The phrase above (source: WordPress) is from Dante's Inferno, part one of a 14th century, epic poem titled, "Divine Comedy". It's about Dante's walk through Hell's 9 circle's of suffering guided by the Roman poet, Virgil.
"The poem begins on the day before Good Friday in the year 1300. The narrator, Dante himself, is thirty-five years old, and thus "halfway along our life's path" (Nel mezzo del cammin di nostra vita)—half of the Biblical life expectancy of seventy (Psalm 90:10). The poet finds himself lost in a dark wood in front of a mountain, assailed by three beasts (a lion, a lonza [rendered as "leopard" or "leopon"], and a she-wolf) he cannot evade, and unable to find the "straight way" (diritta via)—also translatable as "right way"—to salvation. Conscious that he is ruining himself and that he is falling into a "deep place" (basso loco) where the sun is silent (l sol tace), Dante is at last rescued by the Roman poet Virgil, who claims to have been sent by Beatrice, and the two of them begin their journey to the underworld. Each sin's punishment in Inferno is a contrapasso, a symbolic instance of poetic justice; for example, fortune-tellers have to walk forwards with their heads on backwards, unable to see what is ahead, because they tried, through forbidden means, to look ahead to the future in life. Such a contrapasso "functions not merely as a form of divine revenge, but rather as the fulfilment of a destiny freely chosen by each soul during his or her life.""
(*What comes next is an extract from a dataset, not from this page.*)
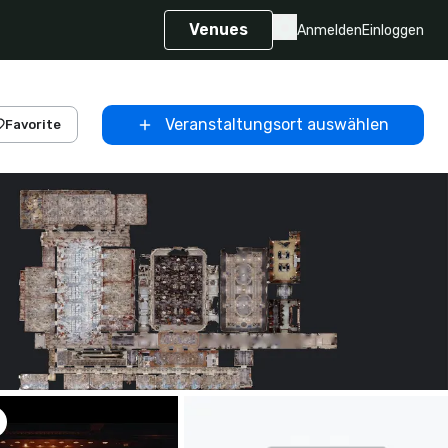
Venues
Anmelden
Einloggen
Veranstaltungsort auswählen
Favorite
I would say my goal in life is to prove that life can suck, only to die, anonymous for eternity, but that it doesn't have to be that way.
It is an ironic time for me to say that, as the truth is, presently, life sucks big-time, and I expect to die any day now. BUT, I know what I know... and once a feeling of success is experienced fully, it never goes away.
Never.
Nor do experiences with guilt attached, or failure; letting someone down or failing them; making a stupid decision and possibly causing harm, death or damage. Ahhh... growing up.
Worse yet, is being an innocent victim... getting raped by someone you trust, taking the fall for something you didn't do; being misunderstood; being bullied.
There's a lot in the news lately about brutal, senseless crimes. I'm not going to name any explicitly, but either it's the media tends to cover and report these crimes more that ever, or I'm simply more sensitive to their existence.
There's no question that given the economic trauma of the last ten years that quality of life has gone south. More people are finding themselves desperate and depressed. It's sad; a sad state of affairs.
But the worst thing a person can do is what this post warned: "Abandon All Hope, Ye Who Enter Here".
The time may come to do that... but the real battle in life is with death. One can never lose hope. One always has more than two choices in life. The answer always lies in what the question is that's asked.
During the 1970's I can honestly say I lived my life to the fullest. I can never forget those years, though it pains me how the memories from those days fade. That to me was life in all it's different shades and colors. Heaven and Hell.
Yeah, not all memories fade so quickly. The really painful ones, they never go away.